EXERCISE AIM: Leaving the images behind, copy every line of the records exactly.

(Text-based design files)
╔══

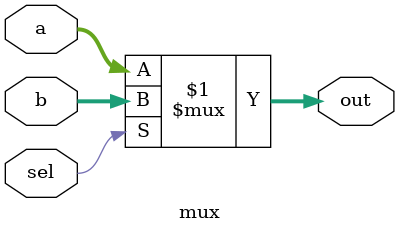
<source format=v>
module mux( 
input [4:0] a, b,
input sel,
output [4:0] out );
// When sel=0, assign a to out. 
// When sel=1, assign b to out.
// When sel=2, do nothing.
// When sel=3, do nothing.

assign out = sel ? b : a;

endmodule

</source>
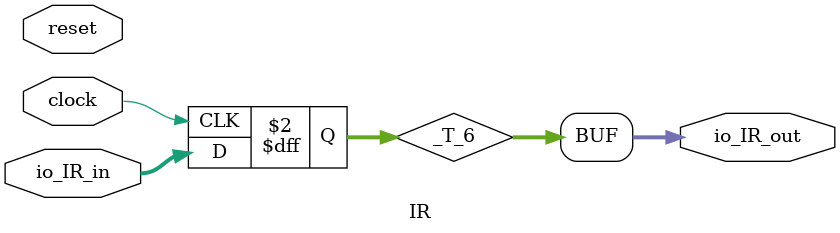
<source format=v>
`ifdef RANDOMIZE_GARBAGE_ASSIGN
`define RANDOMIZE
`endif
`ifdef RANDOMIZE_INVALID_ASSIGN
`define RANDOMIZE
`endif
`ifdef RANDOMIZE_REG_INIT
`define RANDOMIZE
`endif
`ifdef RANDOMIZE_MEM_INIT
`define RANDOMIZE
`endif

module IR(
  input   clock,
  input   reset,
  input  [31:0] io_IR_in,
  output [31:0] io_IR_out
);
  reg [31:0] _T_6;
  reg [31:0] _GEN_0;
  assign io_IR_out = _T_6;
`ifdef RANDOMIZE
  integer initvar;
  initial begin
    `ifndef verilator
      #0.002 begin end
    `endif
  `ifdef RANDOMIZE_REG_INIT
  _GEN_0 = {1{$random}};
  _T_6 = _GEN_0[31:0];
  `endif
  end
`endif
  always @(posedge clock) begin
    _T_6 <= io_IR_in;
  end
endmodule

</source>
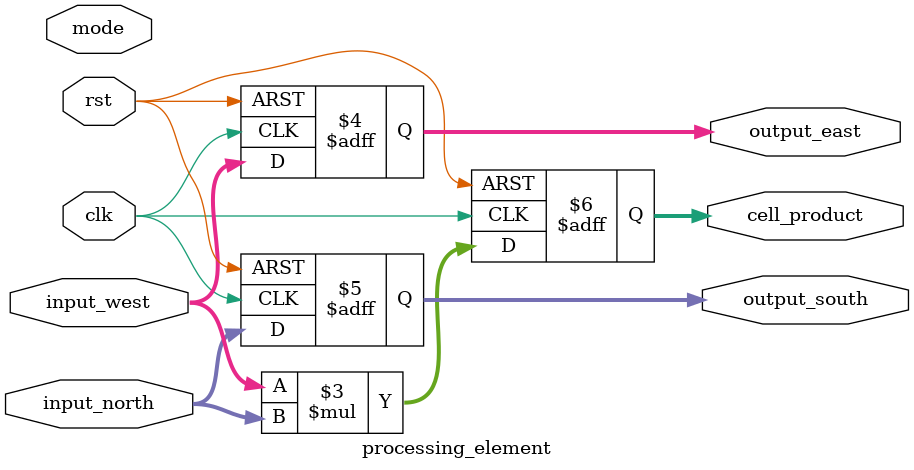
<source format=v>
`timescale 1ns / 1ps


module processing_element#(
    parameter DATA_WIDTH=8
    )
    (
    input clk,
    input rst,
    input[2:0] mode,            // state machine states
    input[DATA_WIDTH - 1 : 0] input_west,
    input[DATA_WIDTH - 1 : 0] input_north,
    output reg [DATA_WIDTH - 1 : 0] output_east,
    output reg [DATA_WIDTH - 1 : 0] output_south,
    output reg [2 * DATA_WIDTH - 1 : 0] cell_product
    );
    
    // In MEISSA, the units are simple Multipliers and not MACs. There is not any addition, but only multiplication
    // All inputs can arrive aimultaneously
    // The operations would be forwarded to the adder tree, which would compute the final matrix product
    
    /*
    State Machine States for MEISSA multiplier
    1) 3'b000 -> Initial
    2) 3'b001 -> Load
    3) 3'b010 -> Process and Load
    4) 3'b011 -> Out and Process
    5) 3'b100 -> Out
    */
    
    always@(posedge clk or negedge rst)
        begin
            if(rst == 1'b0)
                begin
                    output_east <= 0;
                    output_south <= 0;
                    cell_product <= 0;
                end
            
            else
                begin
                    // pass inputs to outputs
                    output_east <= input_west;
                    output_south <= input_north;
                    // multiply the inputs to generate product of cell
                    cell_product <= input_west * input_north;
                end
        end
    
endmodule

</source>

╚══

YOUR SOLUTION:
<source format=v>
module mux( 
input [4:0] a, b,
input sel,
output [4:0] out );
// When sel=0, assign a to out. 
// When sel=1, assign b to out.
// When sel=2, do nothing.
// When sel=3, do nothing.

assign out = sel ? b : a;

endmodule

</source>
<source format=v>
`ifdef RANDOMIZE_GARBAGE_ASSIGN
`define RANDOMIZE
`endif
`ifdef RANDOMIZE_INVALID_ASSIGN
`define RANDOMIZE
`endif
`ifdef RANDOMIZE_REG_INIT
`define RANDOMIZE
`endif
`ifdef RANDOMIZE_MEM_INIT
`define RANDOMIZE
`endif

module IR(
  input   clock,
  input   reset,
  input  [31:0] io_IR_in,
  output [31:0] io_IR_out
);
  reg [31:0] _T_6;
  reg [31:0] _GEN_0;
  assign io_IR_out = _T_6;
`ifdef RANDOMIZE
  integer initvar;
  initial begin
    `ifndef verilator
      #0.002 begin end
    `endif
  `ifdef RANDOMIZE_REG_INIT
  _GEN_0 = {1{$random}};
  _T_6 = _GEN_0[31:0];
  `endif
  end
`endif
  always @(posedge clock) begin
    _T_6 <= io_IR_in;
  end
endmodule

</source>
<source format=v>
`timescale 1ns / 1ps


module processing_element#(
    parameter DATA_WIDTH=8
    )
    (
    input clk,
    input rst,
    input[2:0] mode,            // state machine states
    input[DATA_WIDTH - 1 : 0] input_west,
    input[DATA_WIDTH - 1 : 0] input_north,
    output reg [DATA_WIDTH - 1 : 0] output_east,
    output reg [DATA_WIDTH - 1 : 0] output_south,
    output reg [2 * DATA_WIDTH - 1 : 0] cell_product
    );
    
    // In MEISSA, the units are simple Multipliers and not MACs. There is not any addition, but only multiplication
    // All inputs can arrive aimultaneously
    // The operations would be forwarded to the adder tree, which would compute the final matrix product
    
    /*
    State Machine States for MEISSA multiplier
    1) 3'b000 -> Initial
    2) 3'b001 -> Load
    3) 3'b010 -> Process and Load
    4) 3'b011 -> Out and Process
    5) 3'b100 -> Out
    */
    
    always@(posedge clk or negedge rst)
        begin
            if(rst == 1'b0)
                begin
                    output_east <= 0;
                    output_south <= 0;
                    cell_product <= 0;
                end
            
            else
                begin
                    // pass inputs to outputs
                    output_east <= input_west;
                    output_south <= input_north;
                    // multiply the inputs to generate product of cell
                    cell_product <= input_west * input_north;
                end
        end
    
endmodule

</source>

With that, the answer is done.